» **TAREA 1**
En el ensayo sobre el contrato y el psicoanálisis, ¿qué norma ha reemplazado a la del contrato?
» **TAREA 2**
Redacte la continuación del ensayo sobre el contrato y el psicoanálisis a partir del punto en que termina.

» **FRAGMENTO DEL TEXTO**
※
En su forma moderna, este intercambio supone un contrato, sin ir mucho más lejos (hasta el contrato social de Rousseau, por ejemplo). Podría decirse que el trabajo psicoanalítico puede suponer distintas variantes de un contrato y por ende de un intercambio, aunque solo sea porque casi siempre el análisis es un servicio remunerado y debiera implicar tal vez y de paso alguna forma de “pacto”- llegar a una transferencia. Bien puede suceder que sea la ruptura social de esta forma contractual la que esté también afectando hoy a un psicoanálisis que reconoce a veces dificultades nuevas con pacientes que no conocen este intercambio, o que no lo anhelan (también está desde luego el analista que, dicho sea en términos lacanianos, olvida que no es un amo sino un “supuesto sujeto saber”). Ni siquiera está claro entonces el “fin” –en todos los sentidos- del análisis. No está de más señalar que en la actualidad una perspectiva como la de la resiliencia propone otra posibilidad: un trabajo psicoanalítico puede curar y llegar a un “fin”, pero una sociedad puede volver a golpear y hacer tambalear lo adquirido. Ocurre lo mismo que con el reo que rehabilitado al salir de prisión, vuelve a las redes de la delincuencia, o que con el rehabilitado de una adicción a una droga que regresa a ella inducido por el señuelo de ciertas “amistades”.
¿En qué va más allá Gauchet? En afirmar que el contrato antiguo de interés mutuo ya no tiene mayor cabida en las relaciones interpersonales actuales. Esto no deja de plantear serios problemas sobre el alcance de la palabra dada. “Idealmente, dice este autor, lo que se puede tolerar al máximo como neutralización del vínculo afectivo entre las personas es el contrato, el acuerdo basado en el interés mutuo a falta de reconocimiento interpersonal. Pero incluso al interior de esta esfera del contrato, la psicologización de las relaciones sociales es una regla. No es necesario ir más lejos para buscar la extraordinaria dificultad que padecen nuestras sociedades para hacer funcionar las relaciones de autoridad. La relación de autoridad solo marcha si es impersonal. Resulta que jerárquicamente, usted y yo ocupamos una función que nos pone en posición de representar algo que no somos nosotros, pero que es, en general, la eficacia de la organización en cuyo interior estamos inscritos. Es algo ejercido desde luego por personas pero es también evidentemente impersonal (…) Ahora es la cosa más ininteligible, e inconscientemente ininteligible, incluso para gente que está de acuerdo con esos principios en teoría, pero que se vuelve incapaz de ponerlos en práctica a partir del momento en que se encuentra en relaciones afectivas entre personas”28. Dicho sea de otro modo, la norma del contrato no funciona y es posible agregar que es también una distancia la que tampoco parece funcionar, puesto que lo impersonal supone por lo menos cierto distanciamiento (si bien Gauchet se encarga de precisar que nunca es completo y que el margen intersubjetivo existe). Esta norma ha sido remplazada por otra, la afectiva, la cual, agreguemos, implica un acercamiento permanente, a riesgo de que, dicho sea “lacanianamente”, el acercamiento cada vez mayor, que se lleva a cabo en nombre de la afectividad, termine por conllevar también la ruptura del o la inexistencia del límite.
※
Entradas de datos almacenadas
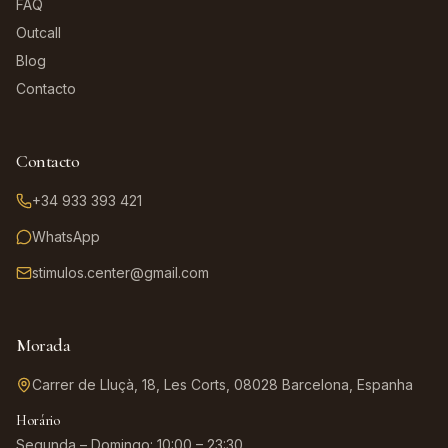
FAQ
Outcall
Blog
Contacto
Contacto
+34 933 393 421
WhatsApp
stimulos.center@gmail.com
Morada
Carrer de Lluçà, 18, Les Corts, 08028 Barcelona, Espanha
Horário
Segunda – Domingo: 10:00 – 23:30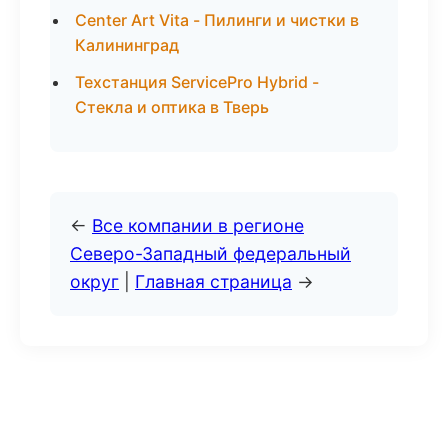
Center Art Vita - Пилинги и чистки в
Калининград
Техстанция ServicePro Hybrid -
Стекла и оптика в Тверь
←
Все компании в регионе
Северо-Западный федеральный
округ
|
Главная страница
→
※
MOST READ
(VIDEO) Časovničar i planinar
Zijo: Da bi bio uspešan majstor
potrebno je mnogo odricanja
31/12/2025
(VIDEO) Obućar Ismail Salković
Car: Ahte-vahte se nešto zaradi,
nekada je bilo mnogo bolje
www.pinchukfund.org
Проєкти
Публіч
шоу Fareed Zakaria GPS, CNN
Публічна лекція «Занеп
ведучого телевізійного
※
» **RESULTADO 1**
La norma afectiva, que implica un acercamiento permanente.

» **RESULTADO 2**
Para Gauchet, la norma es la deformación de las relaciones desde el vínculo privado: esto se debe al surgimiento de un individuo “privado” y “privatizado” en su manera de concebirse y de representarse los vínculos con una sociedad que le parece inexistente, porque se cree desconectado del colectivo, aún sin estarlo forzosamente (Gauchet, 2013: 13): “vemos aparecer (…) un individuo, dice Gauchet, considerado psíquicamente en su personalidad más profunda en desconexión de una sociedad a la que por lo demás pertenece por todas sus fibras”28. Este individuo aparece en libertad absoluta y sin ataduras con un mundo que al mismo tiempo está dado. Entretanto, nada limita la intrusión de lo privado en el campo social, “disponible”, ni por ende la intrusión de lo emocional de cada quien: según Gauchet, el presupuesto del nuevo individualismo es que el individuo debe “estar resintiendo”29. Ocurre así lo que Gauchet llama “psicologización de las relaciones sociales”: “esto quiere decir también –observa- luchas a muerte de las consciencias por el reconocimiento, como lo dice un autor muy ilustre, y lucha, en particular, en todas las relaciones marcadas por la organización jerárquica” 30.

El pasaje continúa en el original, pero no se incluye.